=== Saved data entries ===
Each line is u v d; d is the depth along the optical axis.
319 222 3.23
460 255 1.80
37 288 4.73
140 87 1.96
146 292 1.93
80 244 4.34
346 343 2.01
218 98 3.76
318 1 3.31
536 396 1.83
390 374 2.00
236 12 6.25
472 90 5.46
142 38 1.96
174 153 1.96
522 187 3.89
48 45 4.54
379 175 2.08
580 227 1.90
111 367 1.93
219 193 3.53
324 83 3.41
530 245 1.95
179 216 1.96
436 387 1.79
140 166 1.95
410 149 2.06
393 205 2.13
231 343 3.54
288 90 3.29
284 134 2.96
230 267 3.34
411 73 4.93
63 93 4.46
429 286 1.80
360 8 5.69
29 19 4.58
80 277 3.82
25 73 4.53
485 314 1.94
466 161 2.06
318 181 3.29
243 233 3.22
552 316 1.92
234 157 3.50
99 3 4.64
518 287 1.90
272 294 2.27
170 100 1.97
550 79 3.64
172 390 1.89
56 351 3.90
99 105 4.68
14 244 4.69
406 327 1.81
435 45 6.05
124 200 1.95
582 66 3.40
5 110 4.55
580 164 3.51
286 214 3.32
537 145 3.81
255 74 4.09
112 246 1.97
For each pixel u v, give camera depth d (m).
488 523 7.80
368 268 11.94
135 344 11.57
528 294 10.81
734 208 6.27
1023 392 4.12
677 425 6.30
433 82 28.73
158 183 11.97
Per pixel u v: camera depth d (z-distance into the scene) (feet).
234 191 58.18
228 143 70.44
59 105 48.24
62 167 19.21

=== Goal of the exercise ===
Starting from the line holding "172 390 1.89", restate the remaining lines of the data word for word, including the last.

=== Exercise answer ===
172 390 1.89
56 351 3.90
99 105 4.68
14 244 4.69
406 327 1.81
435 45 6.05
124 200 1.95
582 66 3.40
5 110 4.55
580 164 3.51
286 214 3.32
537 145 3.81
255 74 4.09
112 246 1.97
For each pixel u v, give camera depth d (m).
488 523 7.80
368 268 11.94
135 344 11.57
528 294 10.81
734 208 6.27
1023 392 4.12
677 425 6.30
433 82 28.73
158 183 11.97
Per pixel u v: camera depth d (z-distance into the scene) (feet).
234 191 58.18
228 143 70.44
59 105 48.24
62 167 19.21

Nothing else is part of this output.